Text zur Analyse

Rekordbeteiligung in Tamil Nadu und Westbengalen: Wähler trotzen Gewalt und Hitze
Die indischen Bundesstaaten Tamil Nadu und Westbengalen haben am Donnerstag bei ihren Parlamentswahlen eine historische Mobilisierung erlebt. Nach vorläufigen Angaben der Wahlkommission lag die Wahlbeteiligung in Tamil Nadu bei 84,7 Prozent, in der ersten Phase Westbengalens sogar bei 91,8 Prozent – jeweils die höchsten Werte seit der Unabhängigkeit. In beiden Staaten zeigte sich eine bemerkenswerte geschlechtsspezifische Dynamik: Frauen gaben ihre Stimme in noch größerer Zahl als Männer, ein Phänomen, das in der indischen Wahlsoziologie als Indiz für wachsende politische Autonomie und soziale Mobilisierung gedeutet wird.

Gelesenes anwenden
A. Fasse den Text über die Wahlbeteiligung in zwei Sätzen zusammen.
B. Schreibe aus dem Text über die Wahlbeteiligung den Abschnitt ab, der mit „Rekordbeteiligung in Tamil“ beginnt und bis „Mobilisierung gedeutet wird.“ reicht.

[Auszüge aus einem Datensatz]
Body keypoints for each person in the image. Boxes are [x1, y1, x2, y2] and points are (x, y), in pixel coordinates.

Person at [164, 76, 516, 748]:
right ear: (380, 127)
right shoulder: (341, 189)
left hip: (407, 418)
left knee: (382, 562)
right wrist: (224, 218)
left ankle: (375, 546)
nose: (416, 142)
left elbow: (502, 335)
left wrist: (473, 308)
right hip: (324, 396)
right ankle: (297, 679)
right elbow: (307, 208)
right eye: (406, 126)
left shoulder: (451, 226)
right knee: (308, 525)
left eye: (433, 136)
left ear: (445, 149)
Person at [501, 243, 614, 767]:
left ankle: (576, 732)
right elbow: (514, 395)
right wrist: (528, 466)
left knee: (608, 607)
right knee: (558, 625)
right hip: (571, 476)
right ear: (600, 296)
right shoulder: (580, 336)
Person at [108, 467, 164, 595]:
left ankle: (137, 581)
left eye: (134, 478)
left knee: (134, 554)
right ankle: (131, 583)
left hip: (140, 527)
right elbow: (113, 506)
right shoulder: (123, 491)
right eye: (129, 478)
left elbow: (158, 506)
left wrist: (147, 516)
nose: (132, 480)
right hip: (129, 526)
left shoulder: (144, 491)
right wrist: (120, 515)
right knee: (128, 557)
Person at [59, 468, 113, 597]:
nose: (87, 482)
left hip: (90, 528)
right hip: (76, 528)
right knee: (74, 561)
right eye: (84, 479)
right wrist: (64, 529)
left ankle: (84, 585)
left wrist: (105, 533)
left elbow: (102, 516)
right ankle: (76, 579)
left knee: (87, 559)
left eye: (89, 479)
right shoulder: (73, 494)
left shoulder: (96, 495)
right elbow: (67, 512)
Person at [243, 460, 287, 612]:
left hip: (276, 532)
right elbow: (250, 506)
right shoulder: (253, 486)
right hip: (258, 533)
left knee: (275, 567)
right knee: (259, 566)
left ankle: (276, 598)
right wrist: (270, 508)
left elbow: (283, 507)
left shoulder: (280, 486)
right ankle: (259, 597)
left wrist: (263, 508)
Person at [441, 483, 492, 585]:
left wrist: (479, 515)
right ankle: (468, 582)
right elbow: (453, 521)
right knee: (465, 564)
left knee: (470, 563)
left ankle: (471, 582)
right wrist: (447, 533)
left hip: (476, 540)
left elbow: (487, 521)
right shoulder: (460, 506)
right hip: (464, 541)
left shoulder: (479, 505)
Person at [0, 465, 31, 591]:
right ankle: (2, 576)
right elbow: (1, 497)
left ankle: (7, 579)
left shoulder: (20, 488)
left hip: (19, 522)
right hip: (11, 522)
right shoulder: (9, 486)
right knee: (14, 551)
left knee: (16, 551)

Lösungen
A. Nach vorläufigen Angaben der Wahlkommission lag die Wahlbeteiligung in Tamil Nadu bei 84,7 Prozent und in der ersten Phase in Westbengalen bei 91,8 Prozent, jeweils der höchste Wert seit der Unabhängigkeit. In beiden Staaten stimmten Frauen in noch größerer Zahl ab als Männer, was die indische Wahlsoziologie als Indiz für wachsende politische Autonomie und soziale Mobilisierung deutet.

B.
Rekordbeteiligung in Tamil Nadu und Westbengalen: Wähler trotzen Gewalt und Hitze
Die indischen Bundesstaaten Tamil Nadu und Westbengalen haben am Donnerstag bei ihren Parlamentswahlen eine historische Mobilisierung erlebt. Nach vorläufigen Angaben der Wahlkommission lag die Wahlbeteiligung in Tamil Nadu bei 84,7 Prozent, in der ersten Phase Westbengalens sogar bei 91,8 Prozent – jeweils die höchsten Werte seit der Unabhängigkeit. In beiden Staaten zeigte sich eine bemerkenswerte geschlechtsspezifische Dynamik: Frauen gaben ihre Stimme in noch größerer Zahl als Männer, ein Phänomen, das in der indischen Wahlsoziologie als Indiz für wachsende politische Autonomie und soziale Mobilisierung gedeutet wird.